Fourth, the present study’s findings regarding the percentages of health resources in PHCI indicated the role of the primary health care system. We observed declining trends in the percentages of beds and physicians found in PHCI after the health reform, followed by an increase from 2005 to 2009. This result was similar to findings reported by Wu [47] and Zhang [48]. On the demand side, one reason for this finding may be that the implementation of the universal medical insurance system contributed to an increase in the numbers of physicians and beds in the health system [49, 50]. Another explanation for the finding is that patients do not trust PHCI because of shortages of primary care practitioners and medical facilities [1, 51], which has led to increasing numbers of urban residents preferring to go to large hospital centers, irrespective of the nature of the disease they have. One explanation for this finding on the supply side may be the establishment of an essential medicines program for PHCI; the low prices of some drugs have eroded profits to such an extent that drug companies are unwilling to produce and deliver them [52, 53]. This has led to the lack of availability of some drugs at township level. This situation has driven patients to the more expensive county hospitals, leaving beds and equipment in PHCI unused [39]. Another explanation for this finding was salary reforms for PHCI, which introduced fixed salaries for township health workers set by the local government. These reforms led to the loss of income from drug sales, leaving health workers with salaries equivalent to the salaries of secondary school teachers. The salary reforms have contributed to the challenge of recruiting and retaining rural doctors, jeopardizing the primary reform goal of strengthening primary care [46]. The lack of medicines and these salary reforms caused many PHCI to stop providing inpatient services, which caused health technicians to leave to work at larger hospitals. This result is similar to the results of research conducted by Fu [54] and Xu [46]. A final explanation for this finding was that hospitals and PHCI competed for patients. Hospitals tended to expand their scale and services to attract more patients and more profit, so more resources have been poured into hospitals, further exacerbating the disparities between hospitals and PHCI [55].

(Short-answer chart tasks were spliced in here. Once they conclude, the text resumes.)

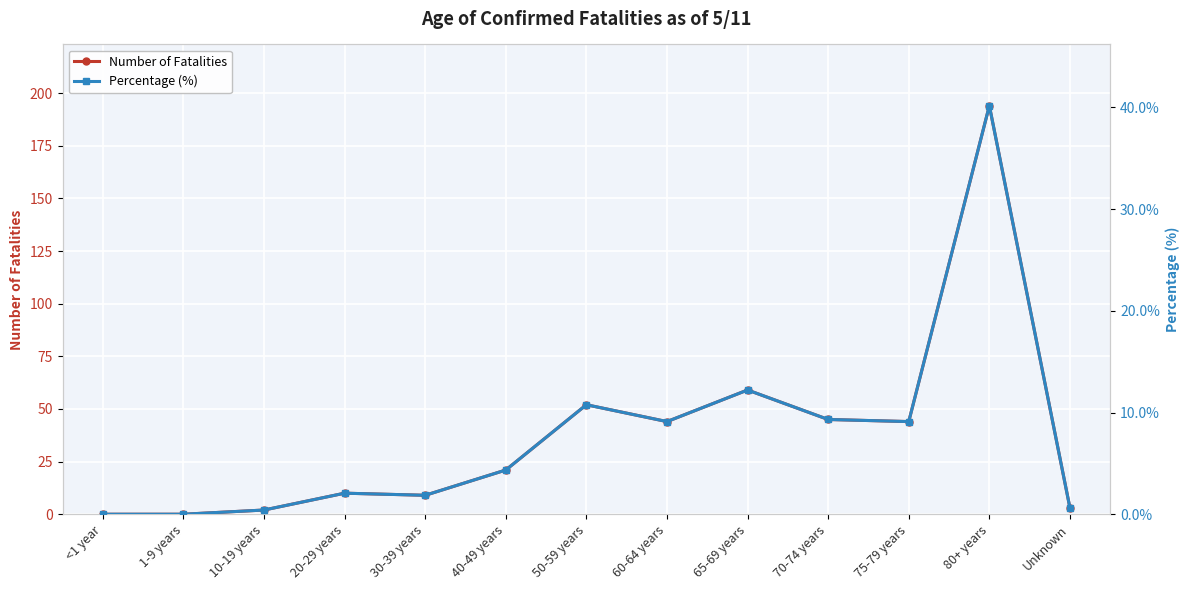

Does the chart display data point markers on the line(s)?

Yes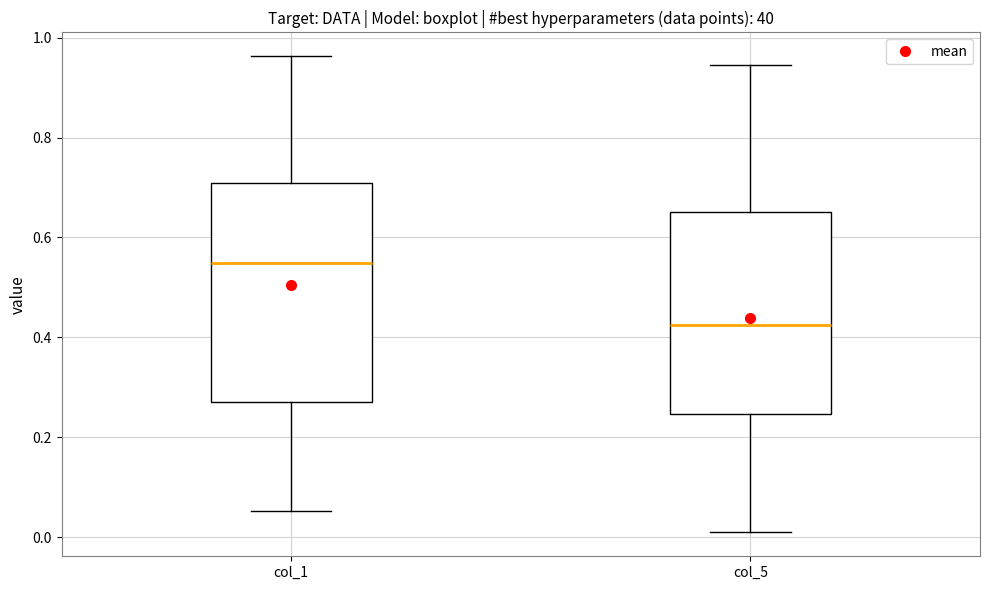

Reading left to right, read every box against the y-axis: the position of its median line, the range the box covers, and the ends of its whiskers. The values are not printed on the chart, so give them approximately, as read against the axis.

col_1: median 0.54, box 0.28 to 0.70, whiskers 0.06 to 0.96
col_5: median 0.42, box 0.24 to 0.66, whiskers 0.00 to 0.94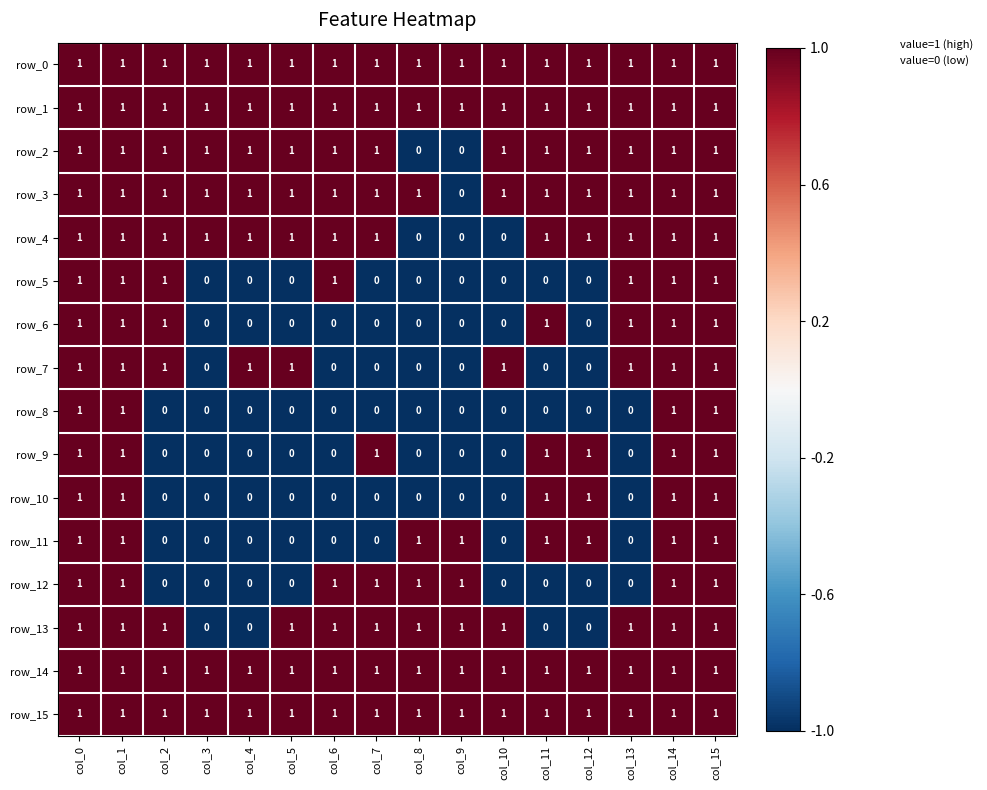

Is it true that row_5 equals 0 at col_0?

False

The present study had several limitations. First, the disaggregated data used in this manuscript can only reflect the health resource allocation status at the cut-off point of this work. It was not possible to provide a complete reflection of the whole picture. Second, although some studies have found that village doctors serve as the backbone of the medical system, providing basic medical care and public health services, we were unable to examine village clinics’ role in the primary health care system because of the lack of the data on village doctors and their educational level. Third, in this study, we chose indicators for the quality of health resources rather than indicators of the quality of health services. Interview results in previous work suggest that training programs for health technicians have improved health workers’ abilities, but this situation could not be shown completely in the present study. Finally, many measures for strengthening PHCI have been implemented from 2005 to 2017, and future research should assess the effect of each of these measures on the distribution of health resources.

Conclusions

Based on the analysis above, we find that the quantity and quality of health resources in PHCI improved in Liaoning Province from 2005 to 2017. According to the analysis of CI and the Gini index, the distribution of health resources improved gradually. The findings revealed that the measures for the improvement of PHCI physicians’ educational level has been successful. However, the proportions of total beds and physicians found in PHCI decreased after the health reform, demonstrating that the measures taken by the government to strengthen the primary health care system were not successful. Therefore, to successfully strengthen the primary health care system, policies should not pay attention only to medical equipment, facilities, and the health workforce; they should also focus on the “software,” such as skills, teamwork, operational model, and a culture of cooperation among staff members.